Is the time right to take the plunge and buy a home in San Francisco? After all, it is spring when the largest inventory of homes is on the market.
The answer is different for every buyer. Pregnant women are a real estate agent’s dream. The sky is definitely not falling for them. There is little question in their minds that once they qualify for a loan they are ready to buy a home for their new family. Today it seems that everywhere you look there is a pregnant woman. It is no surprise that two and three bedroom homes are in high demand all over the city.
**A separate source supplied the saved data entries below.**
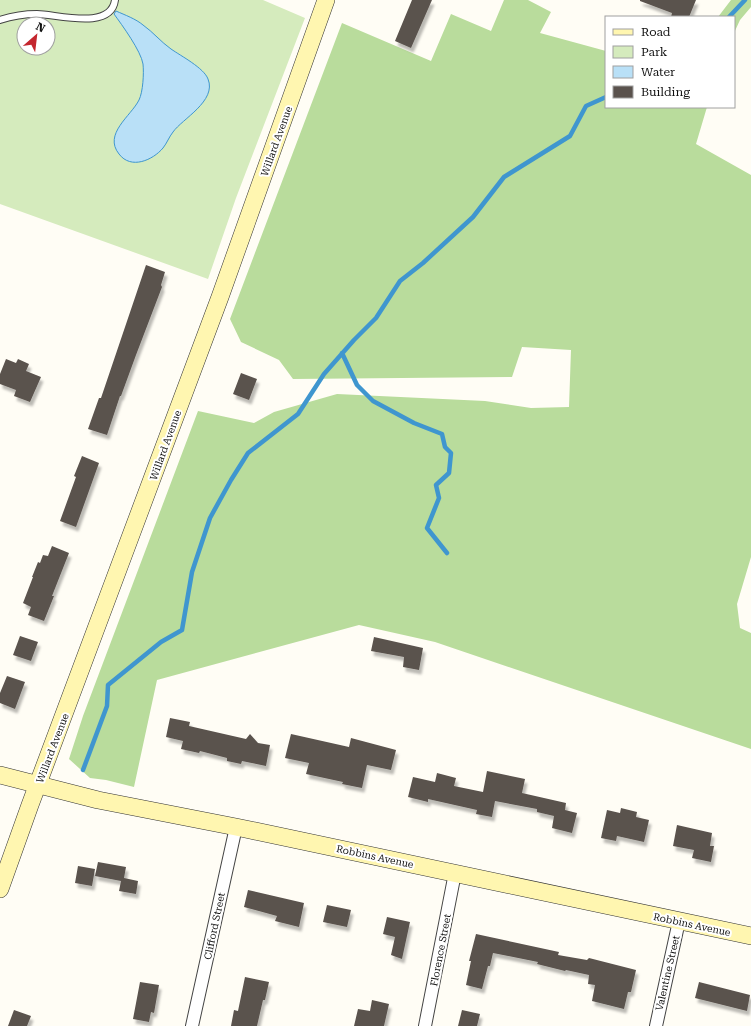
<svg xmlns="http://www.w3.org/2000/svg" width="751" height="1026" font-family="'Roboto Serif',serif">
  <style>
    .green { fill: #d5ebbd; fill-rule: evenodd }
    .forest { fill: #b9dc9c }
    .water { fill: #b9e0f7; stroke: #3f96cf }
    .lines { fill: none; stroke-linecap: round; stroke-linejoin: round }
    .stream { stroke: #3f96cf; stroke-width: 4.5 }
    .building { fill: #5a524d; filter: url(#shadow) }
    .service-casing { stroke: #444; stroke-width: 8 }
    .minor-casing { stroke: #444; stroke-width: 14 }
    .secondary-casing { stroke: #333; stroke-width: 18 }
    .service { stroke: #fff; stroke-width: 6 }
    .minor { stroke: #fff; stroke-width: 12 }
    .secondary { stroke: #fff6b0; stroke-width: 17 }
    .labels { text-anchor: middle; stroke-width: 4; stroke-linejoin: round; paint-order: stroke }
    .street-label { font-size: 10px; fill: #111; stroke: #fff }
  </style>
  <defs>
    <filter id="shadow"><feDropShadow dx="2.5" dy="4.5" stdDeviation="1" flood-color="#0004"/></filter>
  </defs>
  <rect width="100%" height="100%" fill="#fffdf5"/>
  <!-- green -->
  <path class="green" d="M0,0H263L305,18L236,198L208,279L0,204ZM24,24H48V48H24Z"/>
  <!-- forest -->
  <path class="forest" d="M504,0H528L551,12L540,33L606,51V107H707L696,144L751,175V557L737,604L740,628L751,633V749L435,642L359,625L157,680L134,787L106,780L90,778L69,759L83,716L198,411L254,423L274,412L337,394L485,401L531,408L569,407L571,350L522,347L512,377L293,379L279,360L241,342L230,319L342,23L431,61L451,14L491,31Z
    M731,0H751V7L740,20L734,33V17H718Z"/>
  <!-- water -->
  <path class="water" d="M116,11C125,15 136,19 143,25C153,32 161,42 171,49C181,56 204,68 208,79C217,101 182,119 173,132C169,137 167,143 163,148C153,160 131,170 119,154C103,134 131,116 139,100C143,92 144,73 143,64C141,51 122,25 114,14Z"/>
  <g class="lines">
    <!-- stream -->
    <path class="stream" d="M729,17L745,0
      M342,353L357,385L373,401L414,423L442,434L445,447L451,453L449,473L436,485L439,498L427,528L447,553
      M83,770L107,706L108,685L161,642L182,630L192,572L210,518L231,480L248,453L298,414L324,374L354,340L376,318L400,281L423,263L473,217L504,177L570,136L586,106L606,97"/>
  </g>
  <!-- building -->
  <path class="building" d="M412,0H432L411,48L395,41Z
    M640,0H696L689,17H671L672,13L640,1Z
    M146,265L165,272L161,285L162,287L136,355L121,396H120L107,435L88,429L99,398H101Z
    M6,359L16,363L18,359L29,364L26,371L41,377L30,402L14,396L16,390L0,384V374Z
    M241,373L257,379L249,400L233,394Z
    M82,456L99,463L76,527L60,521L76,477L74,476Z
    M52,546L69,553L52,596H54L44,621L28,615L31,607L23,603L33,577H32L38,562L40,563L43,555L48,556Z
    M20,636L38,642L31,661L13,655Z
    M374,637L423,648L419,670L403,667L404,657L371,651Z
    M7,676L25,682L15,709L0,703V693Z
    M170,718L190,722L189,726L246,739L250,734L258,743L270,745L266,766L242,761L241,764L227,761V758L200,751L199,753L181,749L183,741L166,737Z
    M291,734L349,747L351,738L396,750L391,770L367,765L362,788L342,784L343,782L306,774L309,763L285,758Z
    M487,771L525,779L522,793L566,803L565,810L577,813L572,833L552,828L554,816L537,812V809L495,801L492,817L476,814L477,810L428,799V802L408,797L413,777L435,782L437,773L456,778L454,786L483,792Z
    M621,808L637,812L636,817L649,820L644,842L617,836L616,841L601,838L607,810L620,813Z
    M677,825L712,833L710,846H714L711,862L692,858L694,850L673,846Z
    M98,862L126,867L124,878L138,881L136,894L119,891L121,881L95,876Z
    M78,866L95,869L92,886L75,883Z
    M248,890L304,903L299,927L275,921L277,916L244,907Z
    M327,905L351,910L347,927L323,922Z
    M387,917L410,922L402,959L391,955L395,937L383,934Z
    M476,934L559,952L558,955L587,960L589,958L636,970L631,992H628L624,1009L592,1001L595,985L588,984L589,975L566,970L565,971L537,964L538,962L493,953L490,966H488L482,989L466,985L471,961H469Z
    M245,977L269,982L265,1000H263L257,1026H231L234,1010L238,1011Z
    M140,982L159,985L154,1013L151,1012L149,1022L133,1019Z
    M699,982L750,995L747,1011L695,998Z
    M372,1000L389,1004L384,1026H354L358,1009L370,1011Z
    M14,1010L31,1016L27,1026H8Z
    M462,1010L480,1014L477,1026H458Z"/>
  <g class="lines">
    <defs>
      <path id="service" d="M0,20C12,16 24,14 37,14C56,14 111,31 115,0"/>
      <path id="minor" d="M192,1026L236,827
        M425,1026L455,873
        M656,1026L679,921"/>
      <path id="secondary" d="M0,775L98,800L236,827L751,936
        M0,889L30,805L220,297L326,0"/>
    </defs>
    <!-- service casing -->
    <use href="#service" class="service-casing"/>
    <!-- minor casing -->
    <use href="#minor" class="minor-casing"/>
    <!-- secondary casing -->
    <use href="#secondary" class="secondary-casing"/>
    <!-- service -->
    <use href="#service" class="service"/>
    <!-- minor -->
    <use href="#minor" class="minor"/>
    <!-- secondary -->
    <use href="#secondary" class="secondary"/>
  </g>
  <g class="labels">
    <!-- street labels -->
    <g class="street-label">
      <text transform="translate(276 141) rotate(-70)" y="4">Willard Avenue</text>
      <text transform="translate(165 445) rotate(-70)" y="4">Willard Avenue</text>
      <text transform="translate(52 748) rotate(-69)" y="4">Willard Avenue</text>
      <text transform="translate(375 856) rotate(12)" y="4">Robbins Avenue</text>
      <text transform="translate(692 924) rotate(12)" y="4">Robbins Avenue</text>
      <text transform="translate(214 926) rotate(-78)" y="4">Clifford Street</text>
      <text transform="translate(440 950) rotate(-79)" y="4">Florence Street</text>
      <text transform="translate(667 973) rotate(-77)" y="4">Valentine Street</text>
    </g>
  </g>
  <!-- legend -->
  <rect x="605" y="16" width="130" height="92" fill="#ffffff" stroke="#a0a0a0"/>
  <rect x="613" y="29" width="20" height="6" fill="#fff6b0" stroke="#a0a0a0"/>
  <text x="641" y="36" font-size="12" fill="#111111">Road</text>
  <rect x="613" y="46" width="20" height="12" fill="#d5ebbd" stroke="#a0a0a0"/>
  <text x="641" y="56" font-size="12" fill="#111111">Park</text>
  <rect x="613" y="66" width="20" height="12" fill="#b9e0f7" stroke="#a0a0a0"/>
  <text x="641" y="76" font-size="12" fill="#111111">Water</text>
  <rect x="613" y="86" width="20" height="12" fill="#5a524d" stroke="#a0a0a0"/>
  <text x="641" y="96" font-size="12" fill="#111111">Building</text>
  <!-- north arrow -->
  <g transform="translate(36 36) rotate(28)"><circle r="19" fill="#ffffff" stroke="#a0a0a0"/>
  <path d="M0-3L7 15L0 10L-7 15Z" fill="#c4262e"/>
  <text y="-6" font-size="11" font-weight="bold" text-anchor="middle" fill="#111111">N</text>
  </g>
</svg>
The Association of Bay Area Governments’ 2013 draft plan for the Bay Area discusses a Strategy for a Sustainable Region. In this report, the projections for growth between 2010 and 2040 are that population will increase 30 percent, jobs 33 percent, households 27 percent, and housing units 24 percent. Looking at these numbers, it is obvious that housing will not keep up with the growth of the population. Prices cannot help but go up if ABAG’s predictions are correct. The unknown here is how much and how fast will the cost of housing rise. No wonder all of the pregnant women at open houses are looking to make a deal on a home today.
There are always chicken littles who worry that an economic downturn is just around the corner. They think they should wait to buy a home until the market slows down. While they waited last year, the San Francisco Association of Realtors reported that the price of single-family homes rose 12 percent and condos 18.7 percent.
The rapid increase in the population plus the development of new housing without parking has increased the challenges of day-to-day living in San Francisco. Finding parking in my daily work as a real estate agent goes with the job and is to be expected. One of the simple pleasures of city life is going out to dinner or visiting friends across town. At least it used to be simple. Not all that long ago it was possible to do this without having to creep across town through bumper-to-bumper traffic. Today, once I am at my destination, I find I am driving in circles for 30 minutes or more looking for a parking spot. In the past month, I have quickly learned to love Uber and preserve my sanity.
Big-ticket items like improving the city’s infrastructure to keep up with the city’s growth are another concern. Anyone who walks or drives along Franklin or Gough Streets must wonder if the sewer project or upgrading traffic signals will ever be finished. The price tag on this work must be astronomical. In the end, we all pay the price for the city’s population growth.
Here are some points worth consideration.
- San Jose is the wealthiest city in the country.
- Young people working on the Peninsula and south to San Jose want to live in San Francisco if possible.
- San Francisco Municipal Transportation Agency has an 18-month pilot program to share Muni stops with shuttle services (think Apple, Facebook, and Google among others).
- “Maybe 20 percent of the deals in San Francisco and the Peninsula are cash overseas buyers,” said Allen Ching, president of the San Francisco/Peninsula chapter of the Asian Real Estate Association of America. “I can only see that increasing.”
- Young families are not moving to the suburbs as they have in the past when their children reach school age.
- Seniors living in the greater Bay Area are buying pied-à-terres in San Francisco or moving here full time.
- Well-priced homes under $1.5 million dollars are receiving multiple offers.
- Mortgage interest rates are still near an all-time low.
- My buyers are diligently searching for a home, and other agents at my company, McGuire Real Estate, tell me they are busy and looking forward to an increase in housing inventory in the spring.
- Long-term San Francisco residents are not leaving the city when they retire. That is if they retire. People are working longer.
- On Union Street, a yoga studio catering to pregnant women opened recently.
You decide whether pregnant women or chicken littles will win the day. From personal experience both as a mother and a real estate agent, my vote is with the pregnant women and the baby boom.
If you are a seller and a chicken little, it is time to contact a real estate agent and put your home on the market. If we do see a downturn, you will be kicking yourself that you had missed the opportunity to make a killing on your home.
If you are a buyer who doesn’t care about a possible downturn because you understand that interest rates are low and real estate is a long-term investment, it is time to do three things:
- Get pre-approved for a loan
- Commit to going to open houses on the weekend.
- Find a real estate agent you like and trust to work with to buy a home.
The thing I have found about the chicken littles over the years is they can always find something that causes them to worry about the sky falling. Even with interest rates at rock bottom and an obvious upturn in the market a few years ago, they would say, “This is just a blip, and it won’t last.” All markets have cycles. Still, one thing that doesn’t change is that we all want to have a place to sleep at night that we can call our home.